(Extract Opens)

There's been some conversation on how to handle DNS, in these issues and others:

Finally looking back at this-- sorry for the delay everyone -- @sivachandran @lgierth @Gaboose and more. I am going to collect the options here and make a decision in coming weeks.

Proposals so far

So far, the proposals are:

Proposal 1: /dns/<domain>/<proto>

# format
/dns/<domain>/<proto> 

# example
/dns/example.com/ip4  --resolves-to-->  /ip4/1.2.3.4

Proposal 2: /dns/<domain>/<record-type>

# format
/dns/<domain>/<record-type> 

# possibilities / examples 
/dns/example.com/A     --resolves-to-->  /ip4/1.2.3.4
/dns/example.com/AAAA  --resolves-to-->  /ip6/1::1
/dns/example.com/CNAME --resolves-to-->  /dns/another.com/*
/dns/example.com/MX    --resolves-to-->  /dns/mail.another.com/* 
/dns/example.com/A     --resolves-to-->  /dns/another.com/A  (through a CNAME)

(Extract Closes)
(Data provided Opens)

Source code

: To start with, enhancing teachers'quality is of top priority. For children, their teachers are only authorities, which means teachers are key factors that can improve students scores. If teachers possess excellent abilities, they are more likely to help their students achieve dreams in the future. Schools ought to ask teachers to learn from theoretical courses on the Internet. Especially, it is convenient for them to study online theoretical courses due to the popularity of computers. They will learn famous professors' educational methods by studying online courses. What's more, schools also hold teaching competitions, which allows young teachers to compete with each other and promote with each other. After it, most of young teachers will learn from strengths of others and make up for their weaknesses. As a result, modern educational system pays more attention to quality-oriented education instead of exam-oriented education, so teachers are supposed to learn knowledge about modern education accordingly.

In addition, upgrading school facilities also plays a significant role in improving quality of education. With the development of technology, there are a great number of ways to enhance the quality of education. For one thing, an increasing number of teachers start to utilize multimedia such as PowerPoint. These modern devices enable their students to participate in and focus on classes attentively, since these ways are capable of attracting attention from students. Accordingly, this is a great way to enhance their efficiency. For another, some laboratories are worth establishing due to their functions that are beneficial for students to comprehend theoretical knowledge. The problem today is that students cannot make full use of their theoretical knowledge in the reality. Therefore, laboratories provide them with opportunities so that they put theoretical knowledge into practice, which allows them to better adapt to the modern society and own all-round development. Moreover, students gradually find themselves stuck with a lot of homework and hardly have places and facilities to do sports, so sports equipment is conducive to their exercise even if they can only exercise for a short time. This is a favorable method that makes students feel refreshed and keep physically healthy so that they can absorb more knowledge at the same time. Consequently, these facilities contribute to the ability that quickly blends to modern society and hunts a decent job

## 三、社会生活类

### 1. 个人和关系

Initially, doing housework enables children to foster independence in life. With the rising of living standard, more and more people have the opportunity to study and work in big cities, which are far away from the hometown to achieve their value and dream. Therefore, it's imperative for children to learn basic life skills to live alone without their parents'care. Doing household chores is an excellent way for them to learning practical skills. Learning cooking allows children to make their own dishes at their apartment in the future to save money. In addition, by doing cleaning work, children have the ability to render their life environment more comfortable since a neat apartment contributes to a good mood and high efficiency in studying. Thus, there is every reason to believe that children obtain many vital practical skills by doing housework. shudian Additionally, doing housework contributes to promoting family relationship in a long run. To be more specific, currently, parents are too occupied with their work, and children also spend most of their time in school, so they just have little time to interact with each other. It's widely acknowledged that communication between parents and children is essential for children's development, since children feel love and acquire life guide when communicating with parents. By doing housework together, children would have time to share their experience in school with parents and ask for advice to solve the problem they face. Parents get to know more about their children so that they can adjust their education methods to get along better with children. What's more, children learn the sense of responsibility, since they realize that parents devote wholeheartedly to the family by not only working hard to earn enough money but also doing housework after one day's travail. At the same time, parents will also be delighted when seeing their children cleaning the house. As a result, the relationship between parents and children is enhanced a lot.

(Data provided Closes)

Using the information:
A. Can you write down the part of the DNS discussion starting with "Finally looking back" and going on through "in coming weeks."?
B. Can you carry the DNS discussion further, picking up right after its last line?
The listing has no connection to the DNS discussion.

List of answers:
A.
Finally looking back at this-- sorry for the delay everyone -- @sivachandran @lgierth @Gaboose and more. I am going to collect the options here and make a decision in coming weeks.

B.
/dns/example.com/TXT   --resolves-to-->  /ipfs/QmZS2PeM6rtSJXPPSBiqyNRss3M1JpuNAkkQmzEWR7aw1w  (through a dnslink)

Other Questions

  • could we support both proposals?
  • are there other proposals?
  • can we come up with a long list of all the concrete example resolutions we want? (engineer to the use case)
  • maybe (for CNAME, MX, etc) we can return a multiaddr that is "either ip4 or ip6" or a "combination"?
  • what would just /dns/example.com mean? a list or combination? (1 -> many)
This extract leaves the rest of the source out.